Machine-readable hardware designs
========
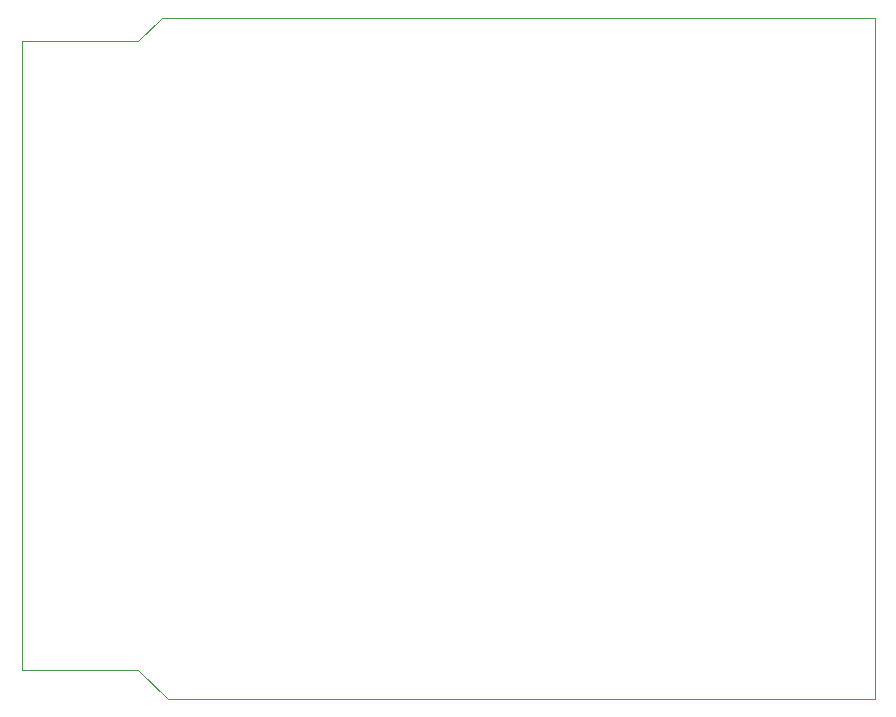
<source format=gbr>
%TF.GenerationSoftware,KiCad,Pcbnew,6.0.5-a6ca702e91~116~ubuntu21.10.1*%
%TF.CreationDate,2022-11-22T05:59:28-07:00*%
%TF.ProjectId,DB25_External,44423235-5f45-4787-9465-726e616c2e6b,rev?*%
%TF.SameCoordinates,Original*%
%TF.FileFunction,Profile,NP*%
%FSLAX46Y46*%
G04 Gerber Fmt 4.6, Leading zero omitted, Abs format (unit mm)*
G04 Created by KiCad (PCBNEW 6.0.5-a6ca702e91~116~ubuntu21.10.1) date 2022-11-22 05:59:28*
%MOMM*%
%LPD*%
G01*
G04 APERTURE LIST*
%TA.AperFunction,Profile*%
%ADD10C,0.100000*%
%TD*%
G04 APERTURE END LIST*
D10*
X100025200Y-127304800D02*
X100025200Y-74066400D01*
X172212000Y-129794000D02*
X112369600Y-129794000D01*
X100025200Y-74066400D02*
X109880400Y-74066400D01*
X109880400Y-127304800D02*
X112369600Y-129794000D01*
X172212000Y-72085200D02*
X172212000Y-129794000D01*
X100025200Y-127304800D02*
X109880400Y-127304800D01*
X109880400Y-74066400D02*
X111861600Y-72085200D01*
X111861600Y-72085200D02*
X172212000Y-72085200D01*
M02*

</source>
========
# EXERCISE AIM:
Extract every line from the one with "X111861600Y-72085200D02*" down to the final line above, both included, exactly as written.

# OUTPUT OF THE EXERCISE:
X111861600Y-72085200D02*
X172212000Y-72085200D01*
M02*

</source>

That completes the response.